Agarose gel electrophoresis was used as a preliminary check of single hinge formation. To create a 1% agarose gel, 1 g of agarose was added to 100 mL of  1X TAE with 11 mM MgCl2, and dissolved in a microwave. 10 μL of Sybr Safe was added to the dissolved gel and allowed to solidify at room temperature. Samples were created by mixing 5 μL of the assembled hinge solution with 1 μL of 6X loading dye. For the negative control, p8064 scaffold was diluted to 50 nM in TE buffer, from which 2.5 μL of the diluted scaffold was mixed with 0.5 μL of 6X loading dye. Additionally, 3 μL of a 1 Kb plus ladder was loaded into the gel as a reference to judge migration distance of the samples compared to the negative control. The gel was run for 1.5 hours at 90 V and 1X TAE with 11 mM MgCl2 was used as the running buffer. The gel was then imaged using a GelDoc.

To form single hinge units with the padlock strands incorporated, samples were made as shown in Table 2 and subjected to the same gel conditions as above. These samples were used when evaluating the locking mechanism. Please see [Locking Mechanism] for more details.
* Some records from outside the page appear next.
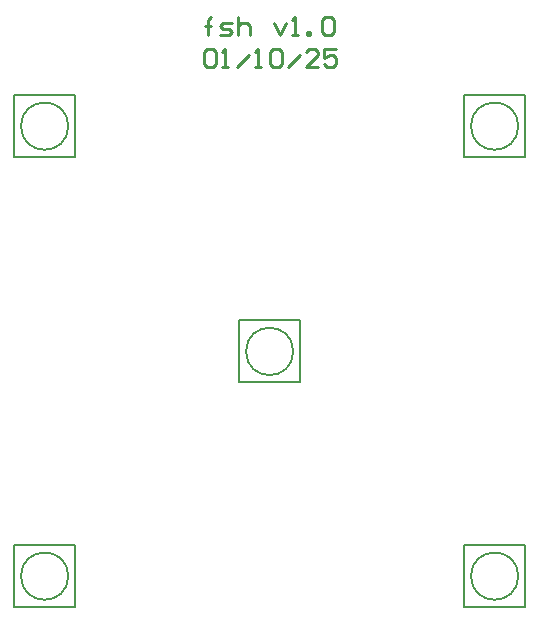
<source format=gto>
G04*
G04 #@! TF.GenerationSoftware,Altium Limited,Altium Designer,23.8.1 (32)*
G04*
G04 Layer_Color=65535*
%FSLAX25Y25*%
%MOIN*%
G70*
G04*
G04 #@! TF.SameCoordinates,69CDD0E5-7439-40E5-B8CE-76B83E1F4441*
G04*
G04*
G04 #@! TF.FilePolarity,Positive*
G04*
G01*
G75*
%ADD10C,0.00700*%
%ADD11C,0.01000*%
D10*
X82874Y-74902D02*
G03*
X82874Y-74902I-7874J0D01*
G01*
X-67126D02*
G03*
X-67126Y-74902I-7874J0D01*
G01*
X82874Y75098D02*
G03*
X82874Y75098I-7874J0D01*
G01*
X-67126D02*
G03*
X-67126Y75098I-7874J0D01*
G01*
X7874Y0D02*
G03*
X7874Y0I-7874J0D01*
G01*
X64764Y-64567D02*
X85236D01*
X85236Y-64567D01*
Y-85236D02*
Y-64567D01*
X64764Y-85236D02*
X85236D01*
X64764Y-85236D02*
X64764Y-85236D01*
X64764Y-85236D02*
Y-64567D01*
X-85236D02*
X-64764D01*
X-64764Y-64567D01*
Y-85236D02*
Y-64567D01*
X-85236Y-85236D02*
X-64764D01*
X-85236Y-85236D02*
X-85236Y-85236D01*
X-85236Y-85236D02*
Y-64567D01*
X64764Y85433D02*
X85236D01*
X85236Y85433D01*
Y64764D02*
Y85433D01*
X64764Y64764D02*
X85236D01*
X64764Y64764D02*
X64764Y64764D01*
X64764Y64764D02*
Y85433D01*
X-85236D02*
X-64764D01*
X-64764Y85433D01*
Y64764D02*
Y85433D01*
X-85236Y64764D02*
X-64764D01*
X-85236Y64764D02*
X-85236Y64764D01*
X-85236Y64764D02*
Y85433D01*
X-10236Y10335D02*
X10236D01*
X10236Y10335D01*
Y-10335D02*
Y10335D01*
X-10236Y-10335D02*
X10236D01*
X-10236Y-10335D02*
X-10236Y-10335D01*
X-10236Y-10335D02*
Y10335D01*
D11*
X-21993Y99691D02*
X-20993Y100690D01*
X-18994D01*
X-17994Y99691D01*
Y95692D01*
X-18994Y94692D01*
X-20993D01*
X-21993Y95692D01*
Y99691D01*
X-15995Y94692D02*
X-13995D01*
X-14995D01*
Y100690D01*
X-15995Y99691D01*
X-10996Y94692D02*
X-6998Y98691D01*
X-4998Y94692D02*
X-2999D01*
X-3999D01*
Y100690D01*
X-4998Y99691D01*
X0D02*
X1000Y100690D01*
X2999D01*
X3999Y99691D01*
Y95692D01*
X2999Y94692D01*
X1000D01*
X0Y95692D01*
Y99691D01*
X5998Y94692D02*
X9997Y98691D01*
X15995Y94692D02*
X11996D01*
X15995Y98691D01*
Y99691D01*
X14995Y100690D01*
X12996D01*
X11996Y99691D01*
X21993Y100690D02*
X17994D01*
Y97691D01*
X19994Y98691D01*
X20993D01*
X21993Y97691D01*
Y95692D01*
X20993Y94692D01*
X18994D01*
X17994Y95692D01*
X-20493Y105603D02*
Y110602D01*
Y108602D01*
X-21493D01*
X-19494D01*
X-20493D01*
Y110602D01*
X-19494Y111601D01*
X-16495Y105603D02*
X-13496D01*
X-12496Y106603D01*
X-13496Y107603D01*
X-15495D01*
X-16495Y108602D01*
X-15495Y109602D01*
X-12496D01*
X-10497Y111601D02*
Y105603D01*
Y108602D01*
X-9497Y109602D01*
X-7498D01*
X-6498Y108602D01*
Y105603D01*
X1500Y109602D02*
X3499Y105603D01*
X5498Y109602D01*
X7498Y105603D02*
X9497D01*
X8497D01*
Y111601D01*
X7498Y110602D01*
X12496Y105603D02*
Y106603D01*
X13496D01*
Y105603D01*
X12496D01*
X17494Y110602D02*
X18494Y111601D01*
X20493D01*
X21493Y110602D01*
Y106603D01*
X20493Y105603D01*
X18494D01*
X17494Y106603D01*
Y110602D01*
M02*

</source>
Table 2: Components in a batch of single hinges with padlock strands.

RESULTS

Gel analysis showed an upward shift in band location toward a larger molecular weight in lanes that contained assembled H1 and H2 single hinge units compared to the scaffold negative control. Scaffold resolved between 1500 and 2000 bp, whereas single hinges resolved between 2000 and 3000 bp. This difference in band location suggested the assembly of H1 and H2 single hinge units. Excess staple strands not incorporated into the assembly of the hinges were observed as smeared blobs at the bottom of the gel below the 75 bp mark. 

The same banding pattern was observed in gels containing hinges assembled with padlock strands. These similarities suggest that the presence of padlock strands during hinge folding does not significantly impact the formation of single hinge units.

Figure 3: H1 and H2 Before purification with and without padlock strand. Figure 3A) Shows H1 and H2 with padlock strand added in different ratios.  Lane A shows H1 and padlock strand added in 1:2 ratio, lane B shows H1 and padlock strand with 1;5 ratio. Lane C shows H2 with padlock strand in 1:2 ratio, lane D shows H2 with padlock strand with 1:5 ratio. Figure 3B shows H1 and H2 without the padlock strand.

DISCUSSION

The 1 Kb plus ladder was only used to determine differences in band migration between samples and controls. This was because the 2D ladder cannot be used to infer dimensions of a 3D structure such as the hinge. The upward shift of bands containing assembled hinges was used to infer that staple strands had bound to the scaffold and likely assembled into their intended H1 or H2 hinge structure. If assembly was successful, these differences to the negative control would be expected. Proper assembly of H1 and H2 was later confirmed using TEM imaging. These results will be published after the judging period in alignment with competition rules.  

Additional information on the optimization of single hinge assembly parameters can be found in the supplementary information.